心房細動のくすり
指導/佐藤俊明
慶應義塾大学医学部循環器内科講師


▼心房細動とは
 心房細動とは、心房筋が不規則・高頻度に収縮し、心房全体が小刻みにふるえている状態です。
▼処方される主なくすりの種類
心房細動の発生源 心房細動に対して処方される主なくすりは、抗不整脈(こうふせいみゃく)薬と、抗凝固(こうぎょうこ)薬や抗血小板(こうけっしょうばん)薬です。抗不整脈薬はさらに、リズムコントロールのくすりと、レートコントロールのくすりにわけられます。リズムコントロールのくすりは心房細動の停止と再発予防のために投与され、心筋細胞膜上に分布するNa、Kなどのイオンチャネルを介した各イオンの移動を抑制します。一方、レートコントロールのくすりは心房細動中の早い心拍数をコントロールするために投与され、β遮断薬、Caチャネル遮断薬やジギタリスが含まれます。

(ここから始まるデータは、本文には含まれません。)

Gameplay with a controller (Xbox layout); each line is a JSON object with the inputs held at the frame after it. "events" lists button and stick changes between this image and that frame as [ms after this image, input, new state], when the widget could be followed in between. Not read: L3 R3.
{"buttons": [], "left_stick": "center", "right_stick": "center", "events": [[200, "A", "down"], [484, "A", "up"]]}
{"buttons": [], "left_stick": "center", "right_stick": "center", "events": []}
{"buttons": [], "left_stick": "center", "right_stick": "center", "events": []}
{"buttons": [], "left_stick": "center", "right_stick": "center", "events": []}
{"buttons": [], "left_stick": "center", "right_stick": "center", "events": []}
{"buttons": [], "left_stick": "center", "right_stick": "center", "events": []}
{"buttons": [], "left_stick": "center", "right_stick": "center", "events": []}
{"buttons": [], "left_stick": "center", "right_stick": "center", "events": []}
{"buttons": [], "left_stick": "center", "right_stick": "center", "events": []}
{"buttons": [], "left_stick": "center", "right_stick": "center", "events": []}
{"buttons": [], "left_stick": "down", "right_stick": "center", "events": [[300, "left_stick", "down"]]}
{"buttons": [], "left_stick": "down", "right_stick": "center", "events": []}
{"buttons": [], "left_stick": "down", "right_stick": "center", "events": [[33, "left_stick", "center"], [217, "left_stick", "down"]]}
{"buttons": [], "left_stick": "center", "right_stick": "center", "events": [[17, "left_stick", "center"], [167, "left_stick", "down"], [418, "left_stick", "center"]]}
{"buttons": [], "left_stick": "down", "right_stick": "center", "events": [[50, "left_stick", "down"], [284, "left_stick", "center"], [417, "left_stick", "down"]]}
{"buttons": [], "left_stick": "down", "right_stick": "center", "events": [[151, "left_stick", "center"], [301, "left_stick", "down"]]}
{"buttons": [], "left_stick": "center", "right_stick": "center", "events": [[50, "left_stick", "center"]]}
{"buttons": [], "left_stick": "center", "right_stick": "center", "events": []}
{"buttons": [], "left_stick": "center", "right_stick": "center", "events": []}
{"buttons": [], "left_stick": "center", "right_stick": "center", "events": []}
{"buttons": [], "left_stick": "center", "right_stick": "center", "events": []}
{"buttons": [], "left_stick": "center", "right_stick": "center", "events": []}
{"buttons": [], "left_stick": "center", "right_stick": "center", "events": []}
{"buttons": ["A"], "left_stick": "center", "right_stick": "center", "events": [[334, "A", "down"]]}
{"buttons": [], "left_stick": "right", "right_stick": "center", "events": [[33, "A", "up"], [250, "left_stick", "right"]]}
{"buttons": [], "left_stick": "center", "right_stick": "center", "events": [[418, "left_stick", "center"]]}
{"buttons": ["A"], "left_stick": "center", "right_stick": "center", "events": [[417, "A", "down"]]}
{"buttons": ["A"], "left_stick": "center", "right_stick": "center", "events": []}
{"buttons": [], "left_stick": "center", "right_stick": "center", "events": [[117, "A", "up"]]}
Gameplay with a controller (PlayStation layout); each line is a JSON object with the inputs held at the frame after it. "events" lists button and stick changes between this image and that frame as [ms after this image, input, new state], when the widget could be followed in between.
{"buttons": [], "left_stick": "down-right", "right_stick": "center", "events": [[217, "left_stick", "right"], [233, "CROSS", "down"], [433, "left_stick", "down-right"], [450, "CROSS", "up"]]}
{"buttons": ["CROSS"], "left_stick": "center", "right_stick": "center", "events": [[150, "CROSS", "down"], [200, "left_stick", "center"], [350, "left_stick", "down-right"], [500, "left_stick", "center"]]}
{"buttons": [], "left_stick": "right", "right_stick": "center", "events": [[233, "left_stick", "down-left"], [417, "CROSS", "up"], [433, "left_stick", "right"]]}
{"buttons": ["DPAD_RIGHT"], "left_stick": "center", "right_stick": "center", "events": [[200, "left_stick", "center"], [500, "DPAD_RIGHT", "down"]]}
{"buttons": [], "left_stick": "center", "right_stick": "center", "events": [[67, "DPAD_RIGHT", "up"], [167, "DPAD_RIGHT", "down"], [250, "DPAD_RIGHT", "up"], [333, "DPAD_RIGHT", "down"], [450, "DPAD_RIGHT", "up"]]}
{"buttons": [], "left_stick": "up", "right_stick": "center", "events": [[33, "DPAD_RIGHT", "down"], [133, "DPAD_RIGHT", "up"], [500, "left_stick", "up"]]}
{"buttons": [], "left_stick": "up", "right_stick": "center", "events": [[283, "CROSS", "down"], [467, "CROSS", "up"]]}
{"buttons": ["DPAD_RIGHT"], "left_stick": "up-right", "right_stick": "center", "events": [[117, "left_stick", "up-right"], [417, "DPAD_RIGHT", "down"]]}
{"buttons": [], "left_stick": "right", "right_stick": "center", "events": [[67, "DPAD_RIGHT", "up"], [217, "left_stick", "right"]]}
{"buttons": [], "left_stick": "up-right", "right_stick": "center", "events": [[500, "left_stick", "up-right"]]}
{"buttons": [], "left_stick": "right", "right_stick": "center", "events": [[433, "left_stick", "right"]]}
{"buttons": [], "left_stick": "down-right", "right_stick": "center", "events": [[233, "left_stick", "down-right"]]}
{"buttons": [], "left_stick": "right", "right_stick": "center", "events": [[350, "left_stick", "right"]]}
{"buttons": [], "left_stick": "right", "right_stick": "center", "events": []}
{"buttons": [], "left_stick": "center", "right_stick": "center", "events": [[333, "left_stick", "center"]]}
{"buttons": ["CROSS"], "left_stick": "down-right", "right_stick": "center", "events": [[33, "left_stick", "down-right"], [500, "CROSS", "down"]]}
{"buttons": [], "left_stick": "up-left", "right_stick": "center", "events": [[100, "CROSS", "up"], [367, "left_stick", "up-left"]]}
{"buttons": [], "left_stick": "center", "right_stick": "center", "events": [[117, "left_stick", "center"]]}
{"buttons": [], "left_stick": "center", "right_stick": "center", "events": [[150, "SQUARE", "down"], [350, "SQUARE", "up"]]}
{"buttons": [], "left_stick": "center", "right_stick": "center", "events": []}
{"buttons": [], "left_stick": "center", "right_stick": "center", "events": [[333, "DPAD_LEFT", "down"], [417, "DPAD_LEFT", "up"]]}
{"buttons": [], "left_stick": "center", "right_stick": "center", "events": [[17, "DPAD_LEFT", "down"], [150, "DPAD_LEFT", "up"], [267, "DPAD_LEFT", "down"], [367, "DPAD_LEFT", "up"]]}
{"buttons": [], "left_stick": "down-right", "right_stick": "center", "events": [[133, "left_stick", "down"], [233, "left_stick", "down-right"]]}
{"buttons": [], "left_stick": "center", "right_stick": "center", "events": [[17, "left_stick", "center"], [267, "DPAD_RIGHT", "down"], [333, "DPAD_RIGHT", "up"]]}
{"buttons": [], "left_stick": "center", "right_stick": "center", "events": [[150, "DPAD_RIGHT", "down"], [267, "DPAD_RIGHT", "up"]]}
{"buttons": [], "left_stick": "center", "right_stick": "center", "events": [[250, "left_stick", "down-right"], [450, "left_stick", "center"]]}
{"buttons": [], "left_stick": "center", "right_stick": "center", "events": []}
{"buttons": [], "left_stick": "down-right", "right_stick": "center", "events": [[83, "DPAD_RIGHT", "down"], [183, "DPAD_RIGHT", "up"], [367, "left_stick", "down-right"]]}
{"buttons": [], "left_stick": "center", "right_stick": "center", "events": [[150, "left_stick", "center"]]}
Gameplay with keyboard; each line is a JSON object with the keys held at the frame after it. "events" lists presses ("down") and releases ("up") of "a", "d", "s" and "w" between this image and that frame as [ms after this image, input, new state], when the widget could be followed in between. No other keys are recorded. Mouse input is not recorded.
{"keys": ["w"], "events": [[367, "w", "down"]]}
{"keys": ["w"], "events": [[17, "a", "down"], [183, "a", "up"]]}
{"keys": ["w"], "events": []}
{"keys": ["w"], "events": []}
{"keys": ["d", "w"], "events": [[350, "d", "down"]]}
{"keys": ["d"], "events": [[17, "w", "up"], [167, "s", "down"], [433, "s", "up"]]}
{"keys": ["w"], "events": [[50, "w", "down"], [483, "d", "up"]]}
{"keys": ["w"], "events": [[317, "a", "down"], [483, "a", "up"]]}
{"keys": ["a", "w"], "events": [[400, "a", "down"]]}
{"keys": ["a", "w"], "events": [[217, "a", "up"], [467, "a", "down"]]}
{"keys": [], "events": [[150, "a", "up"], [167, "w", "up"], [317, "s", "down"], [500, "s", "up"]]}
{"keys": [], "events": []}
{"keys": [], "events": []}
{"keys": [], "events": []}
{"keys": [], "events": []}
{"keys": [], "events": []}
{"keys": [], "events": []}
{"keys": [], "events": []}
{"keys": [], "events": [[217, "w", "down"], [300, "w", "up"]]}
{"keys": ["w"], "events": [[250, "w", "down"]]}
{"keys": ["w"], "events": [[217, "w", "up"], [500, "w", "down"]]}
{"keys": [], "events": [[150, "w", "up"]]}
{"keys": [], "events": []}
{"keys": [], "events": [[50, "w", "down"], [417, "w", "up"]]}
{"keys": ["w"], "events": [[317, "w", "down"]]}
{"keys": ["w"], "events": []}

  心房細動は「血栓塞栓症(けっせんそくせんしょう):とくに脳塞栓症」を合併することが知られています。その危険性が高い患者さんには抗凝固薬であるワルファリンが投与されます。
▼くすりの副作用と注意点
 心筋梗塞(しんきんこうそく)や慢性心不全の既往があると、Naチャネル遮断薬により致死性の不整脈が誘発されたり、心不全が増悪したりすることもあります。 Kチャネル遮断薬を投与すると、過度なQT延長から多形性心室頻拍(たけいせいしんしつひんぱく)が誘発されることがあります。ある種の抗菌薬や抗うつ薬、胃ぐすりなどの併用により、QTがさらに延長することも知られています。
 抗不整脈薬の服用時には、その用量に加え併用薬にも注意する必要があります。
▼日常生活における注意点
食事には注意 抗不整脈薬とともに、ワルファリンの定期的な服用をおすすめします。ワルファリンは、納豆やクロレラなどの摂取により抗凝固作用が減弱するため、食事には注意が必要です。